В один из таких моментов подъехал к нему Свидрибойло.
— Не погневайся, великий князь, — заговорил он, укорачивая поводья коня, — выслушай своего верного слугу.
— Говори. Ты знаешь, я тебя всегда рад слушать с охотой, — ответил Ольгерд.
— Князь! Не лей напрасно литовскую кровь: прикажи вернуться в Литву.
— А помощь Михаилу?
— Пусть делает, как знает. Разве ты виноват, что он начал войну, не дождавшись тебя? Вдвоем легко можно бы справиться с Москвой, а теперь придется биться нам одним: ведь у Михаила скоро не останется ни одного ратника. Его дела теперь не поправишь. Ты знаешь, я его друг (при этих словах Свидрибойло не смог удержать злой улыбки) и хочу ему только добра, но… теперь я вижу, что ему нельзя помочь… Посмотри ты также на наших литвинов — еще мы не прошли и половины пути, а они уже истомлены. А впереди ждет сильное войско московское. Подумай, князь, и послушайся совета доброго слуги.
— Подумаю, — коротко ответил Ольгерд.
На другой день литовцы отступили.
Разумеется, не таков был старый литовский князь, чтобы послушаться совета кого бы то ни было, если совет этот шел вразрез с его намерениями и желаниями. Но в данном случае Свидрибойло посоветовал как раз то, чего хотелось князю. Поэтому-то и вышел приказ отступать.
Но Свидрибойло приписывал отступление литовцев тому, что он к этому побудил великого князя. Он обманывался, литвины удалились бы обратно и без его совета: слишком умен и осторожен был Ольгерд.
Свидрибойло думал иначе и злорадствовал:
— Отомстил моему ворогу! Сам я подбил его начать войну, сам же теперь устроил, что помощи не будет от Литвы. Конец ему: князь Московский его в бараний рог свернет. Будет другой раз Михаил знать, как оскорблять литвина!
Узнав об уходе литвинов — о чем мстительный Свидрибойло постарался сообщить, — князь тверской понял, что он пропал.

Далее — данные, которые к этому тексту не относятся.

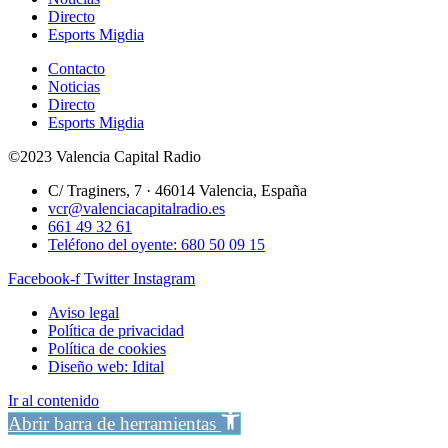
Directo
Esports Migdia
Contacto
Noticias
Directo
Esports Migdia
©2023 Valencia Capital Radio
C/ Traginers, 7 · 46014 Valencia, España
vcr@valenciacapitalradio.es
661 49 32 61
Teléfono del oyente: 680 50 09 15
Facebook-f
Twitter
Instagram
Aviso legal
Política de privacidad
Política de cookies
Diseño web: Idital
Ir al contenido
Abrir barra de herramientas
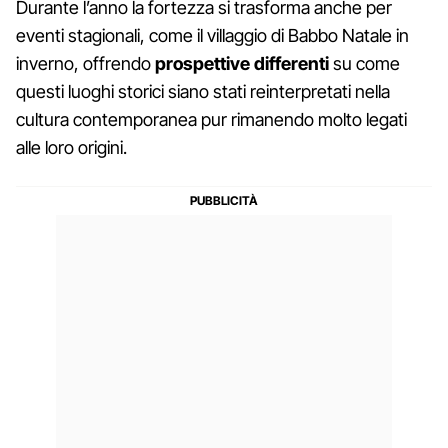
Durante l’anno la fortezza si trasforma anche per
eventi stagionali, come il villaggio di Babbo Natale in
inverno, offrendo
prospettive differenti
su come
questi luoghi storici siano stati reinterpretati nella
cultura contemporanea pur rimanendo molto legati
alle loro origini.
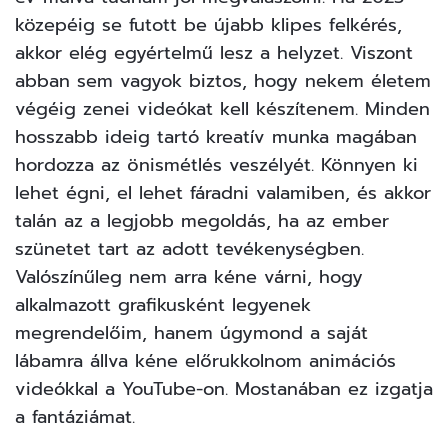
közepéig se futott be újabb klipes felkérés,
akkor elég egyértelmű lesz a helyzet. Viszont
abban sem vagyok biztos, hogy nekem életem
végéig zenei videókat kell készítenem. Minden
hosszabb ideig tartó kreatív munka magában
hordozza az önismétlés veszélyét. Könnyen ki
lehet égni, el lehet fáradni valamiben, és akkor
talán az a legjobb megoldás, ha az ember
szünetet tart az adott tevékenységben.
Valószínűleg nem arra kéne várni, hogy
alkalmazott grafikusként legyenek
megrendelőim, hanem úgymond a saját
lábamra állva kéne előrukkolnom animációs
videókkal a YouTube-on. Mostanában ez izgatja
a fantáziámat.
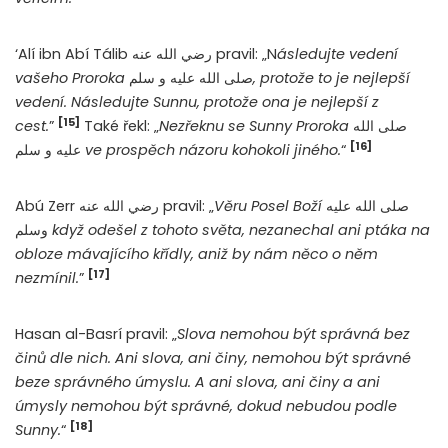
‘Alí ibn Abí Tálib رضي الله عنه pravil: „N
ásledujte vedení
vašeho Proroka
صلى الله عليه و سلم
, protože to je nejlepší
vedení. Následujte Sunnu, protože ona je nejlepší z
[15]
cest.
”
Také řekl: „
Nezřeknu se Sunny Proroka
صلى الله
[16]
عليه و سلم
ve prospěch názoru kohokoli jiného.
“
Abú Zerr رضي الله عنه pravil: „
Věru Posel Boží
صلى الله عليه
وسلم
když odešel z tohoto světa, nezanechal ani ptáka na
obloze mávajícího křídly, aniž by nám něco o něm
[17]
nezmínil.
”
Hasan al-Basrí pravil: „
Slova nemohou být správná bez
činů dle nich. Ani slova, ani činy, nemohou být správné
beze správného úmyslu. A ani slova, ani činy a ani
úmysly nemohou být správné, dokud nebudou podle
[18]
Sunny.
“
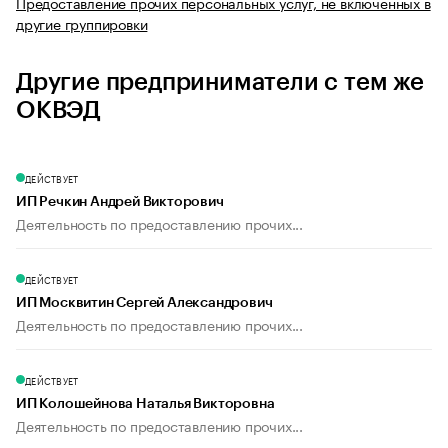
Предоставление прочих персональных услуг, не включенных в
другие группировки
Другие предприниматели с тем же
ОКВЭД
ДЕЙСТВУЕТ
ИП Речкин Андрей Викторович
Деятельность по предоставлению прочих...
ДЕЙСТВУЕТ
ИП Москвитин Сергей Александрович
Деятельность по предоставлению прочих...
ДЕЙСТВУЕТ
ИП Колошейнова Наталья Викторовна
Деятельность по предоставлению прочих...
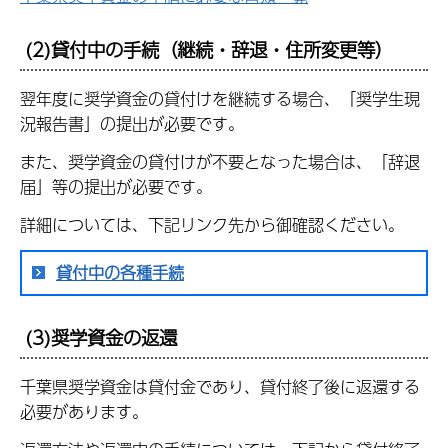
(2)貸付中の手続（継続・辞退・住所変更等）
翌年度に奨学資金の貸付けを継続する場合、「奨学生現
況報告書」の提出が必要です。
また、奨学資金の貸付けが不要となった場合は、「辞退
届」等の提出が必要です。
詳細については、下記リンク先から御確認ください。
貸付中の各種手続
(3)奨学資金の返還
千葉県奨学資金は貸付金であり、貸付終了後に返還する
必要があります。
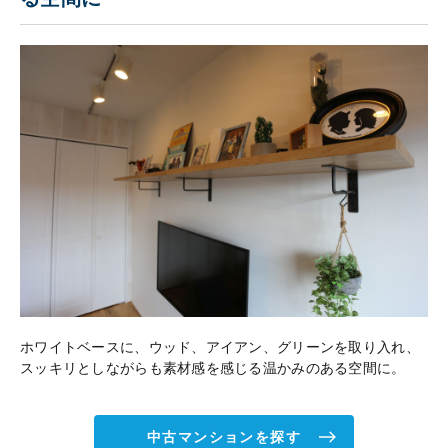
ホワイトベースに、ウッド、アイアン、グリーンを取り入れ、
スッキリとしながらも素材感を感じる温かみのある空間に。
中古マンションを探す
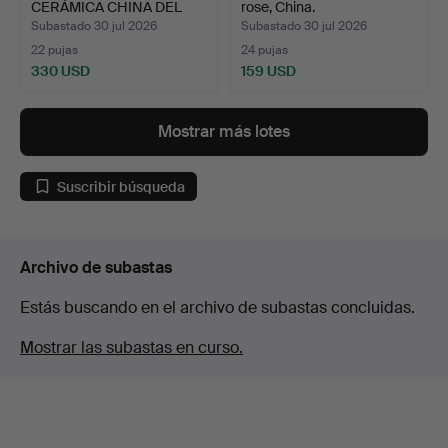
CERÁMICA CHINA DEL
rose, China.
SIGLO XIX …
Subastado 30 jul 2026
Subastado 30 jul 2026
22 pujas
24 pujas
330 USD
159 USD
Mostrar más lotes
Suscribir búsqueda
Archivo de subastas
Estás buscando en el archivo de subastas concluidas.
Mostrar las subastas en curso.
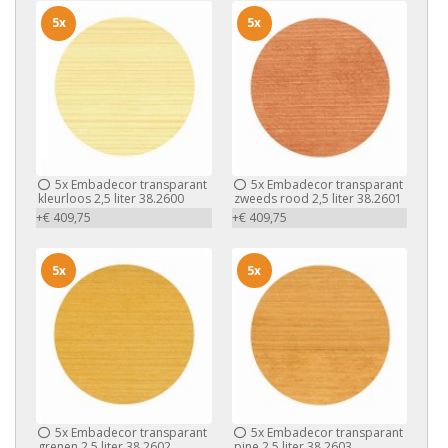
5x
5x
5x
Embadecor transparant
5x
Embadecor transparant
kleurloos 2,5 liter 38.2600
zweeds rood 2,5 liter 38.2601
+€ 409,75
+€ 409,75
5x
5x
5x
Embadecor transparant
5x
Embadecor transparant
grenen 2,5 liter 38.2602
pine 2,5 liter 38.2603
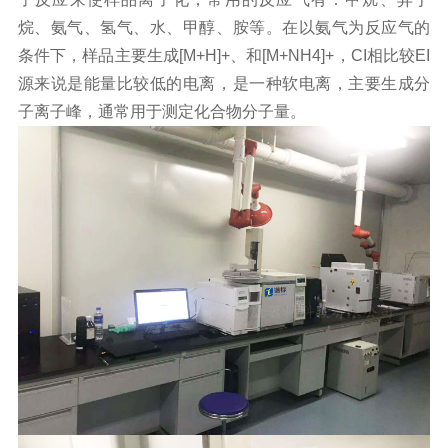
烷、氨气、氢气、水、甲醇、胺等。在以氨气为反应气的
条件下，样品主要生成[M+H]+、和[M+NH4]+，CI相比较EI
源来说是能量比较低的电离，是一种软电离，主要生成分
子离子峰，通常用于测定化合物分子量。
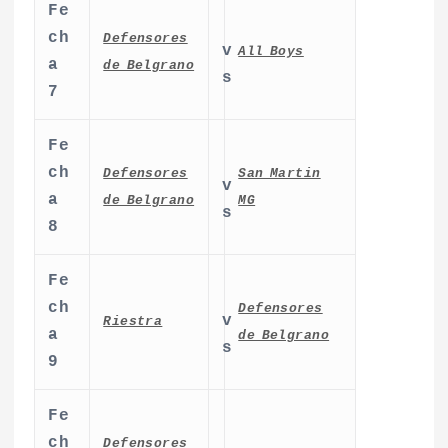
Fe
ch
Defensores
v
All Boys
a
de Belgrano
s
7
Fe
ch
Defensores
San Martin
v
a
de Belgrano
MG
s
8
Fe
ch
Defensores
v
Riestra
a
de Belgrano
s
9
Fe
ch
Defensores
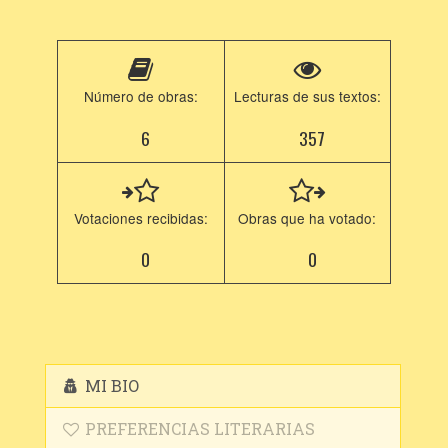
Número de obras:
Lecturas de sus textos:
6
357
Votaciones recibidas:
Obras que ha votado:
0
0
MI BIO
PREFERENCIAS LITERARIAS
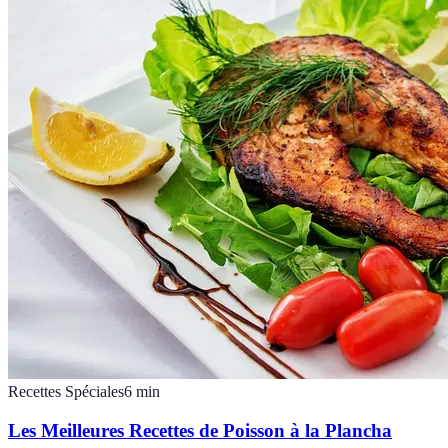
Recettes Spéciales
6
min
Les Meilleures Recettes de Poisson à la Plancha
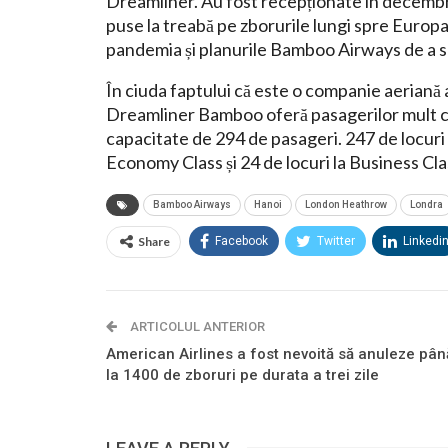
Dreamliner. Au fost recepționate în decembri
puse la treabă pe zborurile lungi spre Europa
pandemia și planurile Bamboo Airways de a s
În ciuda faptului că este o companie aeriană
Dreamliner Bamboo oferă pasagerilor mult c
capacitate de 294 de pasageri. 247 de locuri
Economy Class și 24 de locuri la Business Cla
Bamboo Airways
Hanoi
London Heathrow
Londra
Share
Facebook
Twitter
Linkedi
ARTICOLUL ANTERIOR
American Airlines a fost nevoită să anuleze pân
la 1400 de zboruri pe durata a trei zile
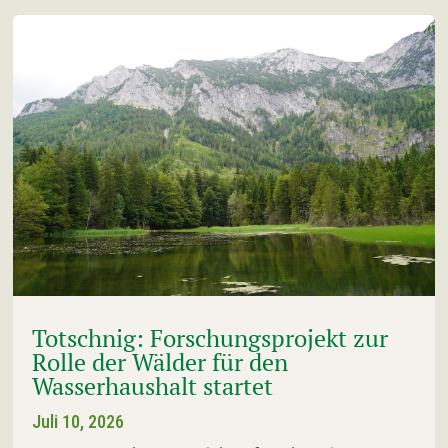
Totschnig: Forschungsprojekt zur
Rolle der Wälder für den
Wasserhaushalt startet
Juli 10, 2026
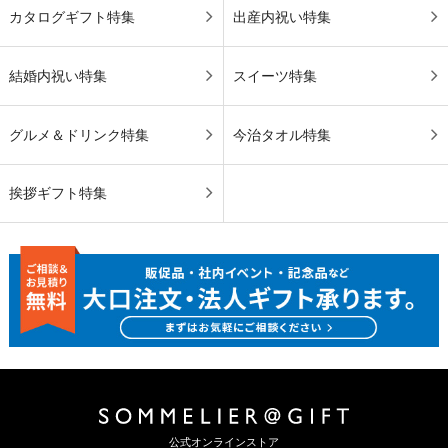
カタログギフト特集
出産内祝い特集
結婚内祝い特集
スイーツ特集
グルメ＆ドリンク特集
今治タオル特集
挨拶ギフト特集
公式オンラインストア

Как бы долго ни затянулась осада, она должна была окончиться взятием Твери.
Он был близок к отчаянию.
Однажды, в обеденную пору, в княжьи хоромы прибыл епископ Тверской Евфимий.
Он застал князя обедающим. Скудность в Твери доходила до того, что обед самого Михаила Александровича состоял только из кваса с накрошенным в него черствым хлебом.
— Отведай моего хлебца, владыка, — предложил князь.